From the listing below, copy only the lines from the line that contains "PL-131, owner: none -> DT" to the line that contains "Do Heroku Tutorial, owner: Nadia", counting those two lines as part of the copy.

----- The data -----

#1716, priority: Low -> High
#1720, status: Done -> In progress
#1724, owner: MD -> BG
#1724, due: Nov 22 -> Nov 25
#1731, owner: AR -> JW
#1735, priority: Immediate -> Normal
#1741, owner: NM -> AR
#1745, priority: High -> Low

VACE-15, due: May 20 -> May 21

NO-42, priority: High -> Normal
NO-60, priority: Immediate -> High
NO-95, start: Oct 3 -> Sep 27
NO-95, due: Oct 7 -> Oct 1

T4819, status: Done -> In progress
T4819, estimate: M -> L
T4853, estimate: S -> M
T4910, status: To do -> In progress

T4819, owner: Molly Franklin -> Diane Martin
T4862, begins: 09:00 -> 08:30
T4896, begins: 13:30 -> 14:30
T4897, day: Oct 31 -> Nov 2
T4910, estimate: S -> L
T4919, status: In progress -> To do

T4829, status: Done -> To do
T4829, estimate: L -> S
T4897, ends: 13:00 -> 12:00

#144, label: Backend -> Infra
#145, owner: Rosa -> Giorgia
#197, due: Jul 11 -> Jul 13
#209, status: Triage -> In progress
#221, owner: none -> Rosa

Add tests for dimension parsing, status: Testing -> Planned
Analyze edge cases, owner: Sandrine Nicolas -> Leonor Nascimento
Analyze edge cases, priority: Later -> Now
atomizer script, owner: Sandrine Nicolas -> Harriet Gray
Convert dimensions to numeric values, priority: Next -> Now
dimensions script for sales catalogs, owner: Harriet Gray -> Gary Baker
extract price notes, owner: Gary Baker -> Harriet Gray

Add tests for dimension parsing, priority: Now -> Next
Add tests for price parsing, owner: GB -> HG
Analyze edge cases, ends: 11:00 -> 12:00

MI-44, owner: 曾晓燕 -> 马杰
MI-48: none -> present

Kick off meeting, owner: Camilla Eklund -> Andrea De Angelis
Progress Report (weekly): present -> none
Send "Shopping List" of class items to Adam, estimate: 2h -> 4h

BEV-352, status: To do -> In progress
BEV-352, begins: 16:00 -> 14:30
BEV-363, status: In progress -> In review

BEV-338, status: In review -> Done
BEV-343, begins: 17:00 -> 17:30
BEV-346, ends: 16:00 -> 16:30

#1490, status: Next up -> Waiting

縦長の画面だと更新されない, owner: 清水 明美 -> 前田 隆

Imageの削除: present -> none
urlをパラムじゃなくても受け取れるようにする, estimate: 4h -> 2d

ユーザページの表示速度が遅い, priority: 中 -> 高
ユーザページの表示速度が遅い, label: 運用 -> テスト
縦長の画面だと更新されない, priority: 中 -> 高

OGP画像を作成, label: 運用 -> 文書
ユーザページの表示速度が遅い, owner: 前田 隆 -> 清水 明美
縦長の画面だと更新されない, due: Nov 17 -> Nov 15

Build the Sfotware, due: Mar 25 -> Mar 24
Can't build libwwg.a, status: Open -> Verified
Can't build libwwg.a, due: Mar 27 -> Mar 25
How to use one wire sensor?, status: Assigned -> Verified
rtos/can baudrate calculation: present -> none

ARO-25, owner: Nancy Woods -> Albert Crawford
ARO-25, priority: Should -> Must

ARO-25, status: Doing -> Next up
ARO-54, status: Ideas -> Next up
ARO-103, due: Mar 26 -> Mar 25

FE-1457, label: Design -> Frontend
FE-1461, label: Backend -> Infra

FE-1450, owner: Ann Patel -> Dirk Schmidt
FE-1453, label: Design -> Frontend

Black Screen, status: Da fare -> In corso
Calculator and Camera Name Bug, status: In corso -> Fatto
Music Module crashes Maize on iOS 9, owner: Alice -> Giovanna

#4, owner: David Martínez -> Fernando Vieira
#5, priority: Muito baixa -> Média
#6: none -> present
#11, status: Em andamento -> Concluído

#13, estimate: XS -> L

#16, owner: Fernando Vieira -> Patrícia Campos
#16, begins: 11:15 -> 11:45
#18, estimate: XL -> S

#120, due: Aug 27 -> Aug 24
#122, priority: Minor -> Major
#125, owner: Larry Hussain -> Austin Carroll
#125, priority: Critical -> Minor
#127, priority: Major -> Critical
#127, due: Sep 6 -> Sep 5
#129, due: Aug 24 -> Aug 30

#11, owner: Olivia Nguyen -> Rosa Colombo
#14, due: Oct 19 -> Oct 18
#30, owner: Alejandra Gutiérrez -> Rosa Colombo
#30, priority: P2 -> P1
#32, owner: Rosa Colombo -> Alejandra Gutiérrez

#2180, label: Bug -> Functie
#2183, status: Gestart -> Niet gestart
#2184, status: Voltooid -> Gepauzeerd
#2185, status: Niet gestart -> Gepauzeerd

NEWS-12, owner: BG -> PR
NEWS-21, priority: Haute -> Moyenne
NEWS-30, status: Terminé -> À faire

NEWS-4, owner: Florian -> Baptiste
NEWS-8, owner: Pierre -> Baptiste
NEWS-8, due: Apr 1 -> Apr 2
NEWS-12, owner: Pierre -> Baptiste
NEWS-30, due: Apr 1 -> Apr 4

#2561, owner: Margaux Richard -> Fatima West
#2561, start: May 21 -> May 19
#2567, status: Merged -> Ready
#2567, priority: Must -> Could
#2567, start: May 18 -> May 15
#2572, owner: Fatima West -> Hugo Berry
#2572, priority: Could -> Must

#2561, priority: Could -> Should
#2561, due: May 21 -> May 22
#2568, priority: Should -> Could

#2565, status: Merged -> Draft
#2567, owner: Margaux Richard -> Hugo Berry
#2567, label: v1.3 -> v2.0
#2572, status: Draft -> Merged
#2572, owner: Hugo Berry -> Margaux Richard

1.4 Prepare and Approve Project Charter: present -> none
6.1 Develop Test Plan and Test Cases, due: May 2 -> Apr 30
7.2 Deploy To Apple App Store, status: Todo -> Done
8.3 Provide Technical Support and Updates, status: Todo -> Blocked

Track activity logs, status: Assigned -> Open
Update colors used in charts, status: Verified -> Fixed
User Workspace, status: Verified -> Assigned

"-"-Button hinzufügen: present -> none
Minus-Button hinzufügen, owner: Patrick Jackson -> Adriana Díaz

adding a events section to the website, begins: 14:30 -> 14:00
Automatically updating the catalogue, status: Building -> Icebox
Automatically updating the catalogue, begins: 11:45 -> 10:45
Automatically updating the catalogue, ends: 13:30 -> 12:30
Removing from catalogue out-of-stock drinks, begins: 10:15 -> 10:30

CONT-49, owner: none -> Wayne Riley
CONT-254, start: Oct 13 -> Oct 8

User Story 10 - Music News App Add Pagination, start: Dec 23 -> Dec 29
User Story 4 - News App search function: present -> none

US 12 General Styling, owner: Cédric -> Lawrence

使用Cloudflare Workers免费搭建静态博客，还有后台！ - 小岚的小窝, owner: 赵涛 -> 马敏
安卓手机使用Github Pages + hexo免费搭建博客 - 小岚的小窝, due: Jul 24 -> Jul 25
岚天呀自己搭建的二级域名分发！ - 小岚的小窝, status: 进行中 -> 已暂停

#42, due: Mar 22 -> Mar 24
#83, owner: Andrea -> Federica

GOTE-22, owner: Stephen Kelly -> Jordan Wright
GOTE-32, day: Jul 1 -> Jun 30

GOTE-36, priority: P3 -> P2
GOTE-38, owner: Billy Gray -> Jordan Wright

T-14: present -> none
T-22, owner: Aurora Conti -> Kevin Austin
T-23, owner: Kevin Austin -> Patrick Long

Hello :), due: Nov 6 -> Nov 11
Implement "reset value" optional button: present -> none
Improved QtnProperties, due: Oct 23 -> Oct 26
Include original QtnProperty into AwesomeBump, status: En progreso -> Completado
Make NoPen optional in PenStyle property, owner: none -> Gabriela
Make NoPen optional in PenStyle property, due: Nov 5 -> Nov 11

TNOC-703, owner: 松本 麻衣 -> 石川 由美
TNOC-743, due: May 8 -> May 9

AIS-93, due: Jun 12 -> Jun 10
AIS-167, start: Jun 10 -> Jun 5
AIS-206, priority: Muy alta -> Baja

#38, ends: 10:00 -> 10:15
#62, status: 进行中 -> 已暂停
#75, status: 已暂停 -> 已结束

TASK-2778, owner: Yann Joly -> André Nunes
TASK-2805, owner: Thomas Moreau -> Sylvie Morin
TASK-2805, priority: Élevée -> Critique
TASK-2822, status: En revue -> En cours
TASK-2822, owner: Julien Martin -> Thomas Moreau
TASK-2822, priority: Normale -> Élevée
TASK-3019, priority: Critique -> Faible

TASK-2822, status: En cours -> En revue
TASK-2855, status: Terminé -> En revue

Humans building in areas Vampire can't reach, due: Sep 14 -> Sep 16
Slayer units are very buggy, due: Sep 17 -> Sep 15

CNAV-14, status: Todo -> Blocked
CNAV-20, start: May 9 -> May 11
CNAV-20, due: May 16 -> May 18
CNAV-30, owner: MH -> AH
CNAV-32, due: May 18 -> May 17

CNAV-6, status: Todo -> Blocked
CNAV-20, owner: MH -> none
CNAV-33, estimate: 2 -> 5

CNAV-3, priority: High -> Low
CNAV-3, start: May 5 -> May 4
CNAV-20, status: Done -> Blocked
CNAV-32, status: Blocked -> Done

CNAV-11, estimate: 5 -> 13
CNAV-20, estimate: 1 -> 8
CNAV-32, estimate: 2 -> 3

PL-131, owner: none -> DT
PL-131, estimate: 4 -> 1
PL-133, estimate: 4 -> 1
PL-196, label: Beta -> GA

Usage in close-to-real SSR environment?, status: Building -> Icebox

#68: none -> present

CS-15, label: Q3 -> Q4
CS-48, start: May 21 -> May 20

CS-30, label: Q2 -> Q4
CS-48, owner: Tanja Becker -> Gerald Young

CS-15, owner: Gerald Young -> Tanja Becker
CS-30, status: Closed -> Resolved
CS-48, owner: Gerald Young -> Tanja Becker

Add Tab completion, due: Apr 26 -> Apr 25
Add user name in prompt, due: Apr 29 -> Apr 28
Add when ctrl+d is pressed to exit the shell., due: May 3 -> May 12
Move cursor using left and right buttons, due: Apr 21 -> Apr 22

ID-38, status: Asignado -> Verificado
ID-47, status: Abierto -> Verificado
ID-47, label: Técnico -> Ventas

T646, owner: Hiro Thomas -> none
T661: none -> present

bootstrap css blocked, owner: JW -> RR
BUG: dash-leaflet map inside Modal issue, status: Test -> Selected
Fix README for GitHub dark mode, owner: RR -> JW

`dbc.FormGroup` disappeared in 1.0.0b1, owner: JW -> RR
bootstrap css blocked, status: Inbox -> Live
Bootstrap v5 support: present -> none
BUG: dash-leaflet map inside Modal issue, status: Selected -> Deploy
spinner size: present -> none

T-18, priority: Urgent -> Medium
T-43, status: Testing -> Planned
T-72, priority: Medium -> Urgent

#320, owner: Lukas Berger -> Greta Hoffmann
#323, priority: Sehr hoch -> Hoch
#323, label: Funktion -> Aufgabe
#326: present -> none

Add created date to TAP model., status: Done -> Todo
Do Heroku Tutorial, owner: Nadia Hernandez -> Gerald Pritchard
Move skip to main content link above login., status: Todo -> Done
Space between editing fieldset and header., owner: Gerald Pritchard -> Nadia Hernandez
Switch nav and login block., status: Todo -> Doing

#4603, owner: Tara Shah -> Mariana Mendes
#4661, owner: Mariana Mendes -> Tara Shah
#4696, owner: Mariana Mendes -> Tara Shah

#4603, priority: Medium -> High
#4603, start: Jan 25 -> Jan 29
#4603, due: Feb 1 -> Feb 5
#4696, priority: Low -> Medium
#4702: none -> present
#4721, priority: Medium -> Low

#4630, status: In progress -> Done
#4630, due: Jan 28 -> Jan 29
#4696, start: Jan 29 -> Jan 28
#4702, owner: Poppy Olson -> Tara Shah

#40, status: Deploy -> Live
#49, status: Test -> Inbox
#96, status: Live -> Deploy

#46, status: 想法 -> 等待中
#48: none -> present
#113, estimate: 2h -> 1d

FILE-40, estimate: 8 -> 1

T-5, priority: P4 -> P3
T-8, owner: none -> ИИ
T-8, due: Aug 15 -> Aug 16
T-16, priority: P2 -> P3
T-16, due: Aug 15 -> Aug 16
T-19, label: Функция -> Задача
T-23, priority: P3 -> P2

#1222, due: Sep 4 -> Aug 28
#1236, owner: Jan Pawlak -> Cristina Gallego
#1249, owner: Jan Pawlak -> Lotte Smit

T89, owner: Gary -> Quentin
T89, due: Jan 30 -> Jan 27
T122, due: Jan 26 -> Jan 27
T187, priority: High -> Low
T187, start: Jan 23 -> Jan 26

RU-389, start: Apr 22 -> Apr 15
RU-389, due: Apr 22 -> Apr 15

-----

Result below>
PL-131, owner: none -> DT
PL-131, estimate: 4 -> 1
PL-133, estimate: 4 -> 1
PL-196, label: Beta -> GA

Usage in close-to-real SSR environment?, status: Building -> Icebox

#68: none -> present

CS-15, label: Q3 -> Q4
CS-48, start: May 21 -> May 20

CS-30, label: Q2 -> Q4
CS-48, owner: Tanja Becker -> Gerald Young

CS-15, owner: Gerald Young -> Tanja Becker
CS-30, status: Closed -> Resolved
CS-48, owner: Gerald Young -> Tanja Becker

Add Tab completion, due: Apr 26 -> Apr 25
Add user name in prompt, due: Apr 29 -> Apr 28
Add when ctrl+d is pressed to exit the shell., due: May 3 -> May 12
Move cursor using left and right buttons, due: Apr 21 -> Apr 22

ID-38, status: Asignado -> Verificado
ID-47, status: Abierto -> Verificado
ID-47, label: Técnico -> Ventas

T646, owner: Hiro Thomas -> none
T661: none -> present

bootstrap css blocked, owner: JW -> RR
BUG: dash-leaflet map inside Modal issue, status: Test -> Selected
Fix README for GitHub dark mode, owner: RR -> JW

`dbc.FormGroup` disappeared in 1.0.0b1, owner: JW -> RR
bootstrap css blocked, status: Inbox -> Live
Bootstrap v5 support: present -> none
BUG: dash-leaflet map inside Modal issue, status: Selected -> Deploy
spinner size: present -> none

T-18, priority: Urgent -> Medium
T-43, status: Testing -> Planned
T-72, priority: Medium -> Urgent

#320, owner: Lukas Berger -> Greta Hoffmann
#323, priority: Sehr hoch -> Hoch
#323, label: Funktion -> Aufgabe
#326: present -> none

Add created date to TAP model., status: Done -> Todo
Do Heroku Tutorial, owner: Nadia Hernandez -> Gerald Pritchard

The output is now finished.